======== Fragmento proporcionado ========
El Señor nos ha convocado en torno a la mesa de su Palabra y de su Eucaristía para renovar el misterio pascual: la muerte y la resurrección del Señor. Alabamos y damos gracias a Dios por el misterio redentor de su Hijo, la expresión suprema de su amor misericordioso, fuente de vida y de salvación para el mundo. Al trasladar hoy los restos de los Siervos de Dios, José Martí Querol y compañeros de Onda a esta Iglesia Parroquial de la Asunción queremos ponerlos cerca del ara del altar de Cristo, a cuyo sacrificio ellos se unieron por su sangre derramada.
Hoy recordamos su paso a la Casa del Padre hace setenta y cinco años, en 1936, víctimas de la persecución religiosa de aquellos días: la de Mn. José Martí Querol (el “Vicariet”), en Onda, el 7 de agosto; la de Mn. Joaquín Castelló Manuel, no se sabe el lugar, el 17 del mismo mes; la de Mn. Vicente Canelles Gaya, en Onda, el 20 de agosto; la de 26 Siervos de Dios, en Betxí, el 11 de septiembre; la de Mn. Joaquín y Juan Gaya Dualde, junto a Vicente Martí (laico), en Onda, el 12 de septiembre; y al día siguiente, la de Mn. Ángel García Muñoz, en Onda. Unidos en la oración damos gracias de nuevo a Dios por el don de sus personas y, con emoción dolorida, le damos gracias por su muerte martirial.
La Palabra de Dios de este Domingo V de la Cuaresma nos ayuda a entrar en el profundo significado del acto de hoy, rememorando lo que ocurrió hace 75 años. Y la Palabra de Dios centra nuestra mirada en Cristo Jesús, en su misterio pascual, por el que él establece la Alianza Nueva de que nos habla el profeta Jeremías.
En el Evangelio, san Juan nos refiere que poco antes de la Pascua judía, algunos griegos, prosélitos del judaísmo, se acercaron a Felipe y le dijeron: “Señor, queremos ver a Jesús” (Jn 12, 21). Felipe, a su vez, llamó a Andrés, uno de los primeros apóstoles, muy cercano al Señor; y ambos “fueron a decírselo a Jesús” (Jn 12, 22). Y, como respuesta, Jesús les habla del misterio de su Pascua, es decir de la manifestación gloriosa de su misión salvífica. “Ha llegado la hora de que sea glorificado el Hijo del hombre” (Jn 12, 23). Pero esto sólo será posible a través de su paso doloroso por la pasión y muerte en cruz. Sólo así se realizará el plan divino de la salvación, destinado a toda la humanidad. Por ello dirá Jesús: “Cuando sea levantado de la tierra, atraeré a todos hacia mí” (Jn 12, 32).
======== Información extraída ========
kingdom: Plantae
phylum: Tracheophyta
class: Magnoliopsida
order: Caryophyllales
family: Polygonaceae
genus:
========
◆ **Planteamiento de tarea**
Conteste estas preguntas a partir del fragmento proporcionado:
1. ¿A qué iglesia se trasladan los restos de José Martí Querol y compañeros de Onda?
2. ¿Dónde y en qué fecha murieron los 26 Siervos de Dios?
3. ¿A qué apóstol se acercaron los griegos para decirle que querían ver a Jesús?

◆ **Ejercicio resuelto**
1. A la Iglesia Parroquial de la Asunción.
2. En Betxí, el 11 de septiembre de 1936.
3. A Felipe.